***** RECORDS TO PROCESS *****
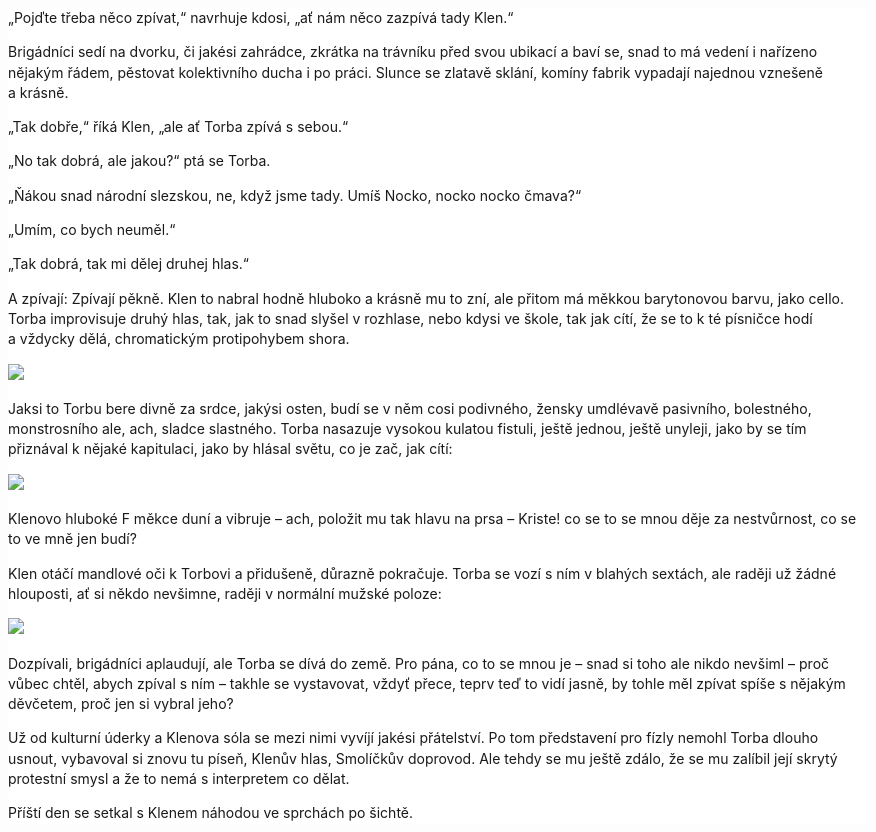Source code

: „Pojďte třeba něco zpívat,“ navrhuje kdosi, „ať nám něco zazpívá tady Klen.“

Brigádníci sedí na dvorku, či jakési zahrádce, zkrátka na trávníku před svou ubikací a baví se, snad to má vedení i nařízeno nějakým řádem, pěstovat kolektivního ducha i po práci. Slunce se zlatavě sklání, komíny fabrik vypadají najednou vznešeně a krásně.

„Tak dobře,“ říká Klen, „ale ať Torba zpívá s sebou.“

„No tak dobrá, ale jakou?“ ptá se Torba.

„Ňákou snad národní slezskou, ne, když jsme tady. Umíš Nocko, nocko nocko čmava?“

„Umím, co bych neuměl.“

„Tak dobrá, tak mi dělej druhej hlas.“

A zpívají: Zpívají pěkně. Klen to nabral hodně hluboko a krásně mu to zní, ale přitom má měkkou barytonovou barvu, jako cello. Torba improvisuje druhý hlas, tak, jak to snad slyšel v rozhlase, nebo kdysi ve škole, tak jak cítí, že se to k té písničce hodí a vždycky dělá, chromatickým protipohybem shora.

![](../Images/003.jpg)

Jaksi to Torbu bere divně za srdce, jakýsi osten, budí se v něm cosi podivného, žensky umdlévavě pasivního, bolestného, monstrosního ale, ach, sladce slastného. Torba nasazuje vysokou kulatou fistuli, ještě jednou, ještě unyleji, jako by se tím přiznával k nějaké kapitulaci, jako by hlásal světu, co je zač, jak cítí:

![](../Images/004.jpg)

Klenovo hluboké F měkce duní a vibruje – ach, položit mu tak hlavu na prsa – Kriste! co se to se mnou děje za nestvůrnost, co se to ve mně jen budí?

Klen otáčí mandlové oči k Torbovi a přidušeně, důrazně pokračuje. Torba se vozí s ním v blahých sextách, ale raději už žádné hlouposti, ať si někdo nevšimne, raději v normální mužské poloze:

![](../Images/005.jpg)

Dozpívali, brigádníci aplaudují, ale Torba se dívá do země. Pro pána, co to se mnou je – snad si toho ale nikdo nevšiml – proč vůbec chtěl, abych zpíval s ním – takhle se vystavovat, vždyť přece, teprv teď to vidí jasně, by tohle měl zpívat spíše s nějakým děvčetem, proč jen si vybral jeho?

Už od kulturní úderky a Klenova sóla se mezi nimi vyvíjí jakési přátelství. Po tom představení pro fízly nemohl Torba dlouho usnout, vybavoval si znovu tu píseň, Klenův hlas, Smolíčkův doprovod. Ale tehdy se mu ještě zdálo, že se mu zalíbil její skrytý protestní smysl a že to nemá s interpretem co dělat.

Příští den se setkal s Klenem náhodou ve sprchách po šichtě.

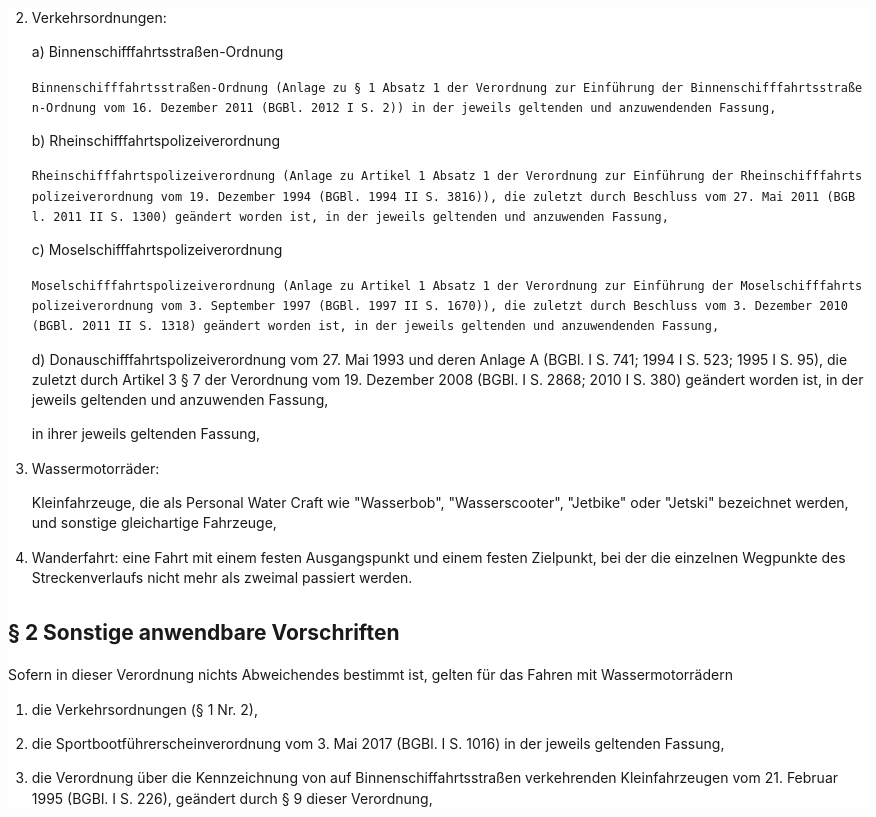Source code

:
2.  Verkehrsordnungen:

    a)  Binnenschifffahrtsstraßen-Ordnung

        Binnenschifffahrtsstraßen-Ordnung (Anlage zu § 1 Absatz 1 der Verordnung zur Einführung der Binnenschifffahrtsstraßen-Ordnung vom 16. Dezember 2011 (BGBl. 2012 I S. 2)) in der jeweils geltenden und anzuwendenden Fassung,


    b)  Rheinschifffahrtspolizeiverordnung

        Rheinschifffahrtspolizeiverordnung (Anlage zu Artikel 1 Absatz 1 der Verordnung zur Einführung der Rheinschifffahrtspolizeiverordnung vom 19. Dezember 1994 (BGBl. 1994 II S. 3816)), die zuletzt durch Beschluss vom 27. Mai 2011 (BGBl. 2011 II S. 1300) geändert worden ist, in der jeweils geltenden und anzuwenden Fassung,


    c)  Moselschifffahrtspolizeiverordnung

        Moselschifffahrtspolizeiverordnung (Anlage zu Artikel 1 Absatz 1 der Verordnung zur Einführung der Moselschifffahrtspolizeiverordnung vom 3. September 1997 (BGBl. 1997 II S. 1670)), die zuletzt durch Beschluss vom 3. Dezember 2010 (BGBl. 2011 II S. 1318) geändert worden ist, in der jeweils geltenden und anzuwendenden Fassung,


    d)  Donauschifffahrtspolizeiverordnung vom 27. Mai 1993 und deren Anlage A (BGBl. I S. 741; 1994 I S. 523; 1995 I S. 95), die zuletzt durch Artikel 3 § 7 der Verordnung vom 19. Dezember 2008 (BGBl. I S. 2868; 2010 I S. 380) geändert worden ist, in der jeweils geltenden und anzuwenden Fassung,




    in ihrer jeweils geltenden Fassung,


3.  Wassermotorräder:

    Kleinfahrzeuge, die als Personal Water Craft wie "Wasserbob", "Wasserscooter", "Jetbike" oder "Jetski" bezeichnet werden, und sonstige gleichartige Fahrzeuge,


4.  Wanderfahrt:
    eine Fahrt mit einem festen Ausgangspunkt und einem festen Zielpunkt, bei der die einzelnen Wegpunkte des Streckenverlaufs nicht mehr als zweimal passiert werden.





## § 2 Sonstige anwendbare Vorschriften

Sofern in dieser Verordnung nichts Abweichendes bestimmt ist, gelten für das Fahren mit Wassermotorrädern

1.  die Verkehrsordnungen (§ 1 Nr. 2),


2.  die Sportbootführerscheinverordnung vom 3. Mai 2017 (BGBl. I S. 1016) in der jeweils geltenden Fassung,


3.  die Verordnung über die Kennzeichnung von auf Binnenschiffahrtsstraßen verkehrenden Kleinfahrzeugen vom 21. Februar 1995 (BGBl. I S. 226), geändert durch § 9 dieser Verordnung,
*****
— INSTRUCTIONS FOR THE TASK —
The entries above, without their pictures, should be written out exactly.

— REPLY —
Source code

: „Pojďte třeba něco zpívat,“ navrhuje kdosi, „ať nám něco zazpívá tady Klen.“

Brigádníci sedí na dvorku, či jakési zahrádce, zkrátka na trávníku před svou ubikací a baví se, snad to má vedení i nařízeno nějakým řádem, pěstovat kolektivního ducha i po práci. Slunce se zlatavě sklání, komíny fabrik vypadají najednou vznešeně a krásně.

„Tak dobře,“ říká Klen, „ale ať Torba zpívá s sebou.“

„No tak dobrá, ale jakou?“ ptá se Torba.

„Ňákou snad národní slezskou, ne, když jsme tady. Umíš Nocko, nocko nocko čmava?“

„Umím, co bych neuměl.“

„Tak dobrá, tak mi dělej druhej hlas.“

A zpívají: Zpívají pěkně. Klen to nabral hodně hluboko a krásně mu to zní, ale přitom má měkkou barytonovou barvu, jako cello. Torba improvisuje druhý hlas, tak, jak to snad slyšel v rozhlase, nebo kdysi ve škole, tak jak cítí, že se to k té písničce hodí a vždycky dělá, chromatickým protipohybem shora.

![](../Images/003.jpg)

Jaksi to Torbu bere divně za srdce, jakýsi osten, budí se v něm cosi podivného, žensky umdlévavě pasivního, bolestného, monstrosního ale, ach, sladce slastného. Torba nasazuje vysokou kulatou fistuli, ještě jednou, ještě unyleji, jako by se tím přiznával k nějaké kapitulaci, jako by hlásal světu, co je zač, jak cítí:

![](../Images/004.jpg)

Klenovo hluboké F měkce duní a vibruje – ach, položit mu tak hlavu na prsa – Kriste! co se to se mnou děje za nestvůrnost, co se to ve mně jen budí?

Klen otáčí mandlové oči k Torbovi a přidušeně, důrazně pokračuje. Torba se vozí s ním v blahých sextách, ale raději už žádné hlouposti, ať si někdo nevšimne, raději v normální mužské poloze:

![](../Images/005.jpg)

Dozpívali, brigádníci aplaudují, ale Torba se dívá do země. Pro pána, co to se mnou je – snad si toho ale nikdo nevšiml – proč vůbec chtěl, abych zpíval s ním – takhle se vystavovat, vždyť přece, teprv teď to vidí jasně, by tohle měl zpívat spíše s nějakým děvčetem, proč jen si vybral jeho?

Už od kulturní úderky a Klenova sóla se mezi nimi vyvíjí jakési přátelství. Po tom představení pro fízly nemohl Torba dlouho usnout, vybavoval si znovu tu píseň, Klenův hlas, Smolíčkův doprovod. Ale tehdy se mu ještě zdálo, že se mu zalíbil její skrytý protestní smysl a že to nemá s interpretem co dělat.

Příští den se setkal s Klenem náhodou ve sprchách po šichtě.

Source code

:
2.  Verkehrsordnungen:

    a)  Binnenschifffahrtsstraßen-Ordnung

        Binnenschifffahrtsstraßen-Ordnung (Anlage zu § 1 Absatz 1 der Verordnung zur Einführung der Binnenschifffahrtsstraßen-Ordnung vom 16. Dezember 2011 (BGBl. 2012 I S. 2)) in der jeweils geltenden und anzuwendenden Fassung,


    b)  Rheinschifffahrtspolizeiverordnung

        Rheinschifffahrtspolizeiverordnung (Anlage zu Artikel 1 Absatz 1 der Verordnung zur Einführung der Rheinschifffahrtspolizeiverordnung vom 19. Dezember 1994 (BGBl. 1994 II S. 3816)), die zuletzt durch Beschluss vom 27. Mai 2011 (BGBl. 2011 II S. 1300) geändert worden ist, in der jeweils geltenden und anzuwenden Fassung,


    c)  Moselschifffahrtspolizeiverordnung

        Moselschifffahrtspolizeiverordnung (Anlage zu Artikel 1 Absatz 1 der Verordnung zur Einführung der Moselschifffahrtspolizeiverordnung vom 3. September 1997 (BGBl. 1997 II S. 1670)), die zuletzt durch Beschluss vom 3. Dezember 2010 (BGBl. 2011 II S. 1318) geändert worden ist, in der jeweils geltenden und anzuwendenden Fassung,


    d)  Donauschifffahrtspolizeiverordnung vom 27. Mai 1993 und deren Anlage A (BGBl. I S. 741; 1994 I S. 523; 1995 I S. 95), die zuletzt durch Artikel 3 § 7 der Verordnung vom 19. Dezember 2008 (BGBl. I S. 2868; 2010 I S. 380) geändert worden ist, in der jeweils geltenden und anzuwenden Fassung,




    in ihrer jeweils geltenden Fassung,


3.  Wassermotorräder:

    Kleinfahrzeuge, die als Personal Water Craft wie "Wasserbob", "Wasserscooter", "Jetbike" oder "Jetski" bezeichnet werden, und sonstige gleichartige Fahrzeuge,


4.  Wanderfahrt:
    eine Fahrt mit einem festen Ausgangspunkt und einem festen Zielpunkt, bei der die einzelnen Wegpunkte des Streckenverlaufs nicht mehr als zweimal passiert werden.





## § 2 Sonstige anwendbare Vorschriften

Sofern in dieser Verordnung nichts Abweichendes bestimmt ist, gelten für das Fahren mit Wassermotorrädern

1.  die Verkehrsordnungen (§ 1 Nr. 2),


2.  die Sportbootführerscheinverordnung vom 3. Mai 2017 (BGBl. I S. 1016) in der jeweils geltenden Fassung,


3.  die Verordnung über die Kennzeichnung von auf Binnenschiffahrtsstraßen verkehrenden Kleinfahrzeugen vom 21. Februar 1995 (BGBl. I S. 226), geändert durch § 9 dieser Verordnung,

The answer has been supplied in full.